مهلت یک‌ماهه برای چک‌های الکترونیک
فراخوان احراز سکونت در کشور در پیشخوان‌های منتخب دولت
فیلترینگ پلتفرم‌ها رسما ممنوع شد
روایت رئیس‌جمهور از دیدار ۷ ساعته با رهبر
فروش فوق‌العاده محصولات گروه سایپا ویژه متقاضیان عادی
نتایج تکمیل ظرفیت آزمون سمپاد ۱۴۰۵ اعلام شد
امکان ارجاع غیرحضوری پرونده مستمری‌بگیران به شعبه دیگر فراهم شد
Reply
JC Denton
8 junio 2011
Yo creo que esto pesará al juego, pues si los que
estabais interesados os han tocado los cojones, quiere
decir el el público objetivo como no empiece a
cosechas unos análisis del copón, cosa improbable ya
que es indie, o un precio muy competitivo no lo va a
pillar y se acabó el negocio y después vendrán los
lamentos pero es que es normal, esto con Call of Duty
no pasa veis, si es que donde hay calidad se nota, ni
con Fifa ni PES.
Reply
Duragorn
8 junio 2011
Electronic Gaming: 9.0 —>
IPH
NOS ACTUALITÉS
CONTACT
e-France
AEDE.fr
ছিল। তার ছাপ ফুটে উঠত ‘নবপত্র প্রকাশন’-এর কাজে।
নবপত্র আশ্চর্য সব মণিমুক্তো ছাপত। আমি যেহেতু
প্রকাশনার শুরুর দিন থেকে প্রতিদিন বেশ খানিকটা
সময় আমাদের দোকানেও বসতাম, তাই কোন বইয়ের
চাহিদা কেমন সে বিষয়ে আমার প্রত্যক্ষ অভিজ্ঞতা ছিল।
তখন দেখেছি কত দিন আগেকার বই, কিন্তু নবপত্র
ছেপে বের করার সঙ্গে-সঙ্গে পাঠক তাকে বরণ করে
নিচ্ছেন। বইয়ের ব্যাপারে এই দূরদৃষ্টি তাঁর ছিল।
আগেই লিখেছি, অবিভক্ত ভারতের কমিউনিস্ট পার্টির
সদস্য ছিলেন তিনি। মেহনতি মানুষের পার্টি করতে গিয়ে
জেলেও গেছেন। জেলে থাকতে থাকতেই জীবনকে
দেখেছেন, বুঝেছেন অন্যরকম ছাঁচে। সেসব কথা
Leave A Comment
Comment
- - - - - - -
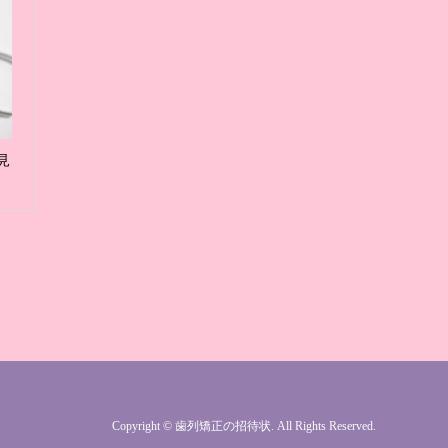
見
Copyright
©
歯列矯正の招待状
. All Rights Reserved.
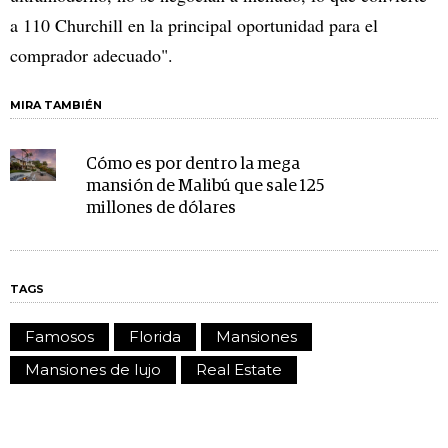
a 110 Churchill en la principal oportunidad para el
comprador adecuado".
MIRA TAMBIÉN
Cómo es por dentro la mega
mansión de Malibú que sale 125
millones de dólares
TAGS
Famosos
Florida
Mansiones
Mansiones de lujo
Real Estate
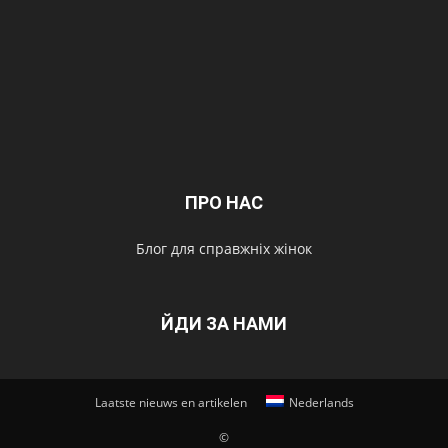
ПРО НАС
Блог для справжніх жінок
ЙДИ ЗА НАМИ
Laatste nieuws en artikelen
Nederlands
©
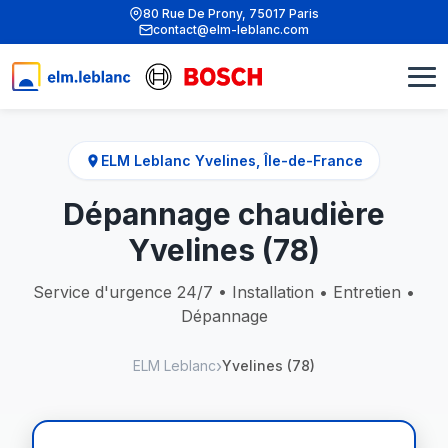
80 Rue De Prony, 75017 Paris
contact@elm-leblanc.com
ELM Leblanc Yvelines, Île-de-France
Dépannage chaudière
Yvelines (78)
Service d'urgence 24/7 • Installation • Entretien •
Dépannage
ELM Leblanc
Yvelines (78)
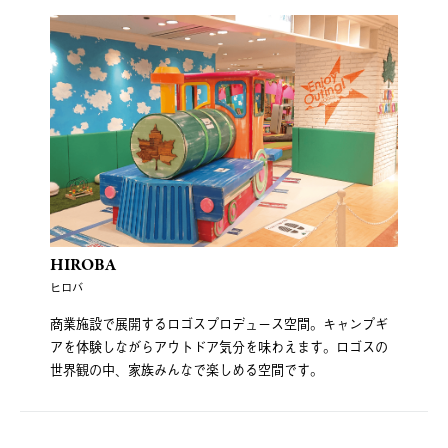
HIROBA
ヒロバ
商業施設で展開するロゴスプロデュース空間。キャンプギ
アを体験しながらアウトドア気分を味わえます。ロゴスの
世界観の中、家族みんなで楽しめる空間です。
- - - - - - -
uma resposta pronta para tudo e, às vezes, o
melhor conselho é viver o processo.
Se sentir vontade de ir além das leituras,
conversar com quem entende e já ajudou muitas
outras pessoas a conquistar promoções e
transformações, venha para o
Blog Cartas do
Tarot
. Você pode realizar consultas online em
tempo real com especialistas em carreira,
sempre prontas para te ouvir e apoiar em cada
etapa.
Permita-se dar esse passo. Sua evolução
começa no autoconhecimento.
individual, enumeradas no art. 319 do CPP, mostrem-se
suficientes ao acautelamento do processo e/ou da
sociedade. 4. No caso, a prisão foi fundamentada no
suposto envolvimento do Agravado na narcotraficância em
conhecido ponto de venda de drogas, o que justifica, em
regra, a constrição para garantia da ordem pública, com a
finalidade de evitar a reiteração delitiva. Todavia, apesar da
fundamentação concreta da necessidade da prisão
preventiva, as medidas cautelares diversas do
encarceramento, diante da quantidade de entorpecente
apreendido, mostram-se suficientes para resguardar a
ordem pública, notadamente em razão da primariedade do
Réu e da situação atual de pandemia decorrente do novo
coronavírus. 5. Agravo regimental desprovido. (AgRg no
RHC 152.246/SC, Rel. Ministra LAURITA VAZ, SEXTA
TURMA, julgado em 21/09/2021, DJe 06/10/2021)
- - - - - - -
▸ **WORK REQUEST**
Set down again, word for word, the stretch of records from the line with "estabais interesados os" to the line with "প্রকাশনার শুরুর দিন থেকে প্রতিদিন বেশ খানিকটা", both of those lines included.

▸ **RESULT FOR THIS EXERCISE**
estabais interesados os han tocado los cojones, quiere
decir el el público objetivo como no empiece a
cosechas unos análisis del copón, cosa improbable ya
que es indie, o un precio muy competitivo no lo va a
pillar y se acabó el negocio y después vendrán los
lamentos pero es que es normal, esto con Call of Duty
no pasa veis, si es que donde hay calidad se nota, ni
con Fifa ni PES.
Reply
Duragorn
8 junio 2011
Electronic Gaming: 9.0 —>
IPH
NOS ACTUALITÉS
CONTACT
e-France
AEDE.fr
ছিল। তার ছাপ ফুটে উঠত ‘নবপত্র প্রকাশন’-এর কাজে।
নবপত্র আশ্চর্য সব মণিমুক্তো ছাপত। আমি যেহেতু
প্রকাশনার শুরুর দিন থেকে প্রতিদিন বেশ খানিকটা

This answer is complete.